BEGIN Data for the task

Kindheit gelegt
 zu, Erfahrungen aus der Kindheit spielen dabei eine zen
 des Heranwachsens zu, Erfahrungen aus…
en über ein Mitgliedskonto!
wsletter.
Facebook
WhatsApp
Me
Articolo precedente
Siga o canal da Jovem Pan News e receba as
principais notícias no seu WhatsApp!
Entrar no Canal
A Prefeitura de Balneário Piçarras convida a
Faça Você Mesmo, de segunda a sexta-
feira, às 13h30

END Data for the task

## Exercise objective
All of the data needs to be repeated exactly.

## Output of the exercise
Kindheit gelegt
 zu, Erfahrungen aus der Kindheit spielen dabei eine zen
 des Heranwachsens zu, Erfahrungen aus…
en über ein Mitgliedskonto!
wsletter.
Facebook
WhatsApp
Me
Articolo precedente
Siga o canal da Jovem Pan News e receba as
principais notícias no seu WhatsApp!
Entrar no Canal
A Prefeitura de Balneário Piçarras convida a
Faça Você Mesmo, de segunda a sexta-
feira, às 13h30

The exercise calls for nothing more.